# Jetzt auch BMW bei Projekt Cars



## PrincePaul (18. Juli 2012)

Hi Leute,

seit heute hat Slightly Mad die Lizenzen für 10 Autos des bayrischen Herstellers BMW für pCars:

- 2012 1M Coupe
- 2012 Z4 GT3
- 2012 BMW M3 E92 GT
- 2012 BTCC 3-series
- 2008 F1.08
- 1999 V12 LMR
- 1991 BMW M3 Group A Touring Car
- 1981 BMW M1 Procar
- 1978 320 Turbo Group 5
- 1940 328 Touring Coupe

Quelle:

slightly-mad-studios-welcomes-bmw-to-project-cars

Im Forum gibt es bisher dazu nur die "Gereral Art Discussion" und noch keine Worklogs also wurde mit den arbeiten noch nicht begonnen

was sich hoffentlich bald ändert 

Link ins Forum (nur für angemeldete bei WMD)

Nachtrag: 

der z4 gt3 wurde begonnen zu programmieren
Im WMD Forum gibt's sogar schon erste Screenshots.


----------



## Woiferl94 (18. Juli 2012)

Shön zu hören das jetzt auch BMW dabei ist  Das Game wird so und so KLASSE


----------



## gramallama (18. Juli 2012)

Sehr schön. Freut mich. Hoffentlich kommen noch die anderen deutschen Firmen dazu. Also Porsche, Mercedes, Audi...


----------



## PrincePaul (18. Juli 2012)

Ja das wäre ne sehr coole Sache.

Aber ich finde mit BMW ist das schonmal ein sehr guter Anfang 

und von Audi gibt es ja schon 2 Fahrzeuge
originalgetreu nachgebaut jedoch unter anderem Namen,
weil Slightly Mad die Lizenzen leider nicht hat

oder noch nicht ?!
mal schaun was noch so kommt


----------



## Nuallan (18. Juli 2012)

Hoffentlich ist bald mal wieder Freitag..


----------



## Seabound (18. Juli 2012)

Ich müsste mal wieder updaten. Ich fahr noch mit Build 177 oder so.


----------



## PrincePaul (18. Juli 2012)

Ohman 

Seitdem hat sich aber schon EINIGES getan.

Allein in den letzten paar Wochen:

Pagani Zonda R und Huayra
Formula Rookie

und ganz wichtig die Nordschleife ist jetzt mit drin


----------



## Woiferl94 (18. Juli 2012)

Wie viel kosten eigentlich die verschiedenen Member bei Project Cars ?


----------



## gramallama (18. Juli 2012)

*[SIZE=-1]SENIOR
(100 €)[/SIZE]* Can CREATE NEW project-specific forum threads
Can WATCH meetings live
Can play WEEKLY builds
 Can attend Track Days
Receive a free copy of the released game
Get an opponent named after you
Access to exclusive car(s)
Access to exclusive track(s)

★ ★ ★

> _Aufgabenstellung_
Beantworte folgende Fragen zum Forenthread über BMW bei Project Cars:
1. Für wie viele Autos von BMW hat Slightly Mad die Lizenzen erhalten?
2. Welche Strecke ist laut PrincePaul jetzt mit drin?
3. Wie viel kostet die Mitgliedschaft „SENIOR“?
Für die Bearbeitung werden die Daten nicht benötigt.

> _Datenauszug_

★ ★ ★

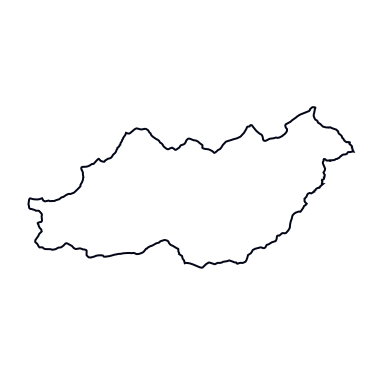 Buriticá, Antioquia, Colombia (Albers equal-area conic projection), rotated 266°
{"feature_id": "7082276B20190258274584", "entity_name": "Buriticá", "entity_type": "district", "adm_level": 2, "iso_a3": "COL", "parent_name": "Colombia", "parent_adm1": "Antioquia", "projection": "albers", "projection_center": [-75.9, 6.81], "detail": "fine", "context": "isolated", "style": "outline", "palette": "ink", "viewbox_px": 384, "rotation_deg": 266, "n_neighbors": 0, "source": "geoboundaries", "source_scale": "gbopen_adm2", "svg_char_len": 6043}
<svg xmlns="http://www.w3.org/2000/svg" viewBox="0 0 384 384"><g transform="rotate(266 192 192)"><path d="M255.6,130.3L253.5,129.4L250.9,127.2L249.8,126.9L249.2,126.2L247.5,125.5L245.8,124.2L244.1,123.7L243.6,122.9L243.1,122.8L242.1,122.0L241.3,120.7L240.2,120.5L239.6,119.9L237.3,118.8L236.3,118.0L234.6,115.8L233.2,114.9L231.9,113.7L231.3,112.3L231.0,110.4L229.4,107.5L228.4,106.8L228.3,106.2L228.8,104.5L229.5,103.0L231.5,101.5L231.6,101.0L230.4,99.4L227.1,96.0L226.9,95.6L226.8,93.9L225.5,91.6L224.8,89.6L224.6,87.7L224.7,84.5L224.3,83.5L223.5,83.2L222.0,83.3L221.5,83.7L219.0,84.5L216.9,84.4L214.1,84.7L213.8,84.4L211.6,84.0L209.5,83.0L207.0,81.3L205.5,81.1L203.6,79.1L199.6,74.3L198.5,70.7L198.7,69.2L198.5,68.0L197.6,65.9L196.1,63.4L195.7,61.4L194.0,58.9L193.4,56.0L192.7,54.3L192.8,49.7L193.4,48.4L192.9,44.7L193.8,43.1L196.2,42.0L195.4,38.8L195.4,36.5L195.9,33.1L196.9,30.3L196.8,29.7L196.5,29.4L195.5,28.9L191.1,28.0L189.4,28.4L187.8,28.4L187.1,28.7L186.4,29.5L186.3,30.6L185.0,33.8L184.3,34.8L184.0,37.5L183.7,38.2L180.8,40.5L179.7,40.7L178.3,40.3L174.2,40.4L173.2,40.0L172.7,39.5L172.4,37.3L172.1,36.4L171.7,35.9L171.0,36.0L170.3,36.5L168.6,36.8L167.0,37.5L165.1,39.0L163.1,39.3L160.9,36.7L159.0,35.7L154.9,32.4L153.6,32.1L152.9,32.2L151.1,34.0L148.3,35.3L147.4,36.0L147.3,38.3L147.1,39.1L145.8,40.4L145.3,41.7L144.8,47.0L144.1,48.8L144.5,52.0L145.8,54.7L145.9,57.1L146.1,57.9L147.4,59.9L149.5,62.3L149.6,63.4L149.4,64.0L146.5,68.5L144.4,70.1L143.4,71.6L143.2,72.5L143.6,76.1L143.3,77.3L142.4,79.1L142.1,80.8L141.4,82.4L140.7,82.8L136.5,82.4L135.8,82.8L134.1,84.3L133.7,86.5L134.4,90.0L135.1,92.0L135.3,94.0L135.3,95.9L135.0,98.2L134.7,98.8L133.7,99.5L133.5,100.9L133.8,105.3L134.8,110.1L135.4,114.7L135.3,116.6L135.7,119.7L135.6,124.8L135.2,127.6L135.3,129.4L135.0,130.4L134.1,132.0L133.9,132.7L133.9,134.2L134.3,136.3L135.2,138.8L136.3,140.2L138.5,142.1L138.7,143.1L139.5,143.8L140.7,146.3L141.5,149.1L143.2,152.5L143.9,155.7L144.9,156.8L145.2,157.6L146.0,160.9L145.9,162.0L145.4,163.5L144.7,164.6L144.0,165.1L142.7,165.5L140.9,166.8L139.5,169.3L137.0,172.8L136.3,174.2L135.7,174.4L134.0,174.2L132.0,174.9L131.1,174.7L128.8,177.6L126.2,178.0L124.2,179.3L121.5,179.8L121.7,180.4L121.5,182.6L120.9,185.0L119.6,188.1L116.3,194.6L115.8,196.4L116.0,197.4L119.2,201.2L120.4,203.7L120.3,204.8L118.4,209.5L118.6,210.6L119.0,211.2L119.5,212.8L119.3,215.3L119.5,216.5L120.2,218.2L120.6,222.7L121.1,223.9L121.1,224.5L120.2,226.7L118.8,229.6L118.6,231.1L118.4,231.4L117.7,231.7L117.3,232.2L118.0,235.2L117.7,237.2L117.8,237.9L118.4,239.8L118.9,240.6L120.1,241.5L123.1,242.8L125.1,243.4L126.7,246.3L128.3,247.6L129.8,248.5L130.9,250.8L132.0,256.5L131.9,257.1L131.0,259.3L131.0,260.1L131.2,260.6L131.6,261.3L134.0,262.8L134.5,264.8L136.2,268.0L137.2,271.9L138.3,272.7L139.4,273.2L141.3,273.5L142.2,273.9L142.6,274.8L142.4,275.9L143.2,277.2L144.3,278.5L144.7,279.5L144.4,281.1L144.4,282.2L144.7,283.1L147.2,285.6L149.6,287.1L152.8,287.6L155.6,288.4L158.3,289.6L161.0,290.4L161.9,290.9L163.2,292.3L164.2,294.0L165.1,297.4L164.7,298.6L164.9,299.0L168.6,302.0L170.1,302.7L171.3,304.7L172.3,305.6L174.1,304.0L175.3,303.6L176.4,303.8L177.3,303.7L179.3,305.8L181.8,307.1L182.4,308.0L182.8,309.3L182.3,310.9L183.1,312.6L183.7,313.1L183.8,314.1L184.3,314.3L184.9,314.3L185.4,315.4L186.5,316.1L187.2,317.5L187.3,319.1L187.8,319.4L187.8,319.8L188.3,319.9L188.6,320.2L190.8,323.2L190.9,322.3L191.1,322.1L191.7,322.2L193.0,322.8L193.6,322.5L194.7,322.4L195.2,322.7L195.1,323.1L195.4,324.1L195.9,324.5L196.3,324.7L197.3,324.6L197.3,325.0L197.8,325.3L198.9,325.3L199.7,325.7L202.2,324.5L204.0,325.8L204.8,326.1L206.0,326.4L211.3,324.6L212.6,324.6L214.0,325.5L215.0,325.5L215.6,325.8L215.7,326.1L215.3,327.3L214.2,328.2L213.9,328.8L213.9,330.6L213.3,332.1L213.4,332.4L213.8,332.6L214.0,332.5L213.9,335.6L214.2,336.7L214.9,338.0L214.9,339.1L215.3,339.7L215.6,340.7L216.8,342.3L217.3,342.7L217.6,343.5L218.5,344.5L218.8,345.7L218.8,347.5L219.1,348.7L219.3,349.1L220.7,350.2L220.9,351.0L220.8,352.9L221.2,354.8L221.0,356.0L223.3,355.0L224.3,355.1L224.6,354.8L225.6,354.5L226.0,354.8L226.5,354.7L227.9,353.6L228.5,352.7L228.9,352.5L229.8,352.8L229.9,352.4L230.6,352.5L230.6,351.9L231.0,351.3L231.0,350.5L230.8,350.1L231.5,348.7L233.4,347.1L234.7,346.7L235.5,345.7L237.3,345.3L238.9,343.9L239.9,342.7L241.1,342.1L242.4,342.0L243.3,340.9L244.1,340.4L246.0,335.9L246.9,334.5L246.7,333.3L246.7,332.8L247.0,332.4L246.9,331.9L247.0,330.6L248.1,327.2L250.8,324.8L252.6,322.4L253.8,322.2L254.7,321.5L255.6,320.1L256.7,319.5L259.2,318.7L261.1,318.9L262.0,319.3L265.9,320.3L267.2,320.9L267.6,320.9L268.1,319.7L268.2,318.4L267.9,317.4L266.2,315.4L265.3,315.2L264.6,314.4L261.6,305.1L260.1,302.3L258.9,300.7L256.4,296.6L255.2,295.2L253.0,290.3L252.0,289.7L250.8,289.8L249.6,290.1L248.3,291.1L247.6,291.2L246.2,290.9L245.1,290.3L243.2,288.4L242.3,286.8L241.6,286.1L240.3,283.0L240.0,281.1L240.4,280.0L240.4,279.2L239.9,277.2L239.7,273.3L237.9,269.0L238.0,267.9L238.1,267.6L238.4,267.2L239.1,266.7L242.6,266.2L243.8,265.7L244.6,265.0L245.4,263.6L248.4,260.5L253.2,257.1L253.9,256.8L254.4,256.3L254.6,255.3L254.5,254.8L253.4,254.0L253.3,252.1L252.8,251.3L251.6,250.9L247.5,248.1L243.9,244.3L242.5,240.9L241.7,236.9L241.1,234.7L240.0,229.8L239.6,229.1L236.8,226.1L234.3,224.3L232.9,223.0L232.1,221.0L230.0,218.3L229.5,217.0L230.0,216.3L230.8,215.7L231.6,214.8L233.4,211.6L234.0,208.4L234.6,206.4L235.4,205.4L236.2,205.4L237.3,205.7L238.1,205.6L240.3,203.0L241.7,201.7L243.0,199.7L243.6,197.1L245.3,193.6L245.5,192.6L245.3,191.6L243.8,189.9L241.9,189.0L240.7,188.0L240.1,187.0L239.3,184.0L237.2,182.4L235.3,179.1L235.2,178.5L235.3,178.1L236.7,176.6L237.6,175.2L237.2,173.5L236.4,171.7L236.3,170.9L236.9,169.6L238.7,167.6L239.9,166.6L241.3,166.0L242.5,165.1L243.6,163.6L245.5,162.6L246.6,161.3L247.2,160.1L249.7,157.0L251.4,155.4L253.4,154.7L254.2,153.8L256.8,152.4L258.1,150.5L258.3,149.4L257.9,145.9L258.3,144.2L259.2,141.8L259.3,140.9L258.8,139.6L258.1,138.5L255.3,134.7L254.8,133.9L254.7,133.0L254.9,132.0L255.6,130.3Z" fill="none" stroke="#020617" stroke-width="2"/></g></svg>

★ ★ ★

> _Lösung_
1. Für 10 Autos.
2. Die Nordschleife.
3. 100 €.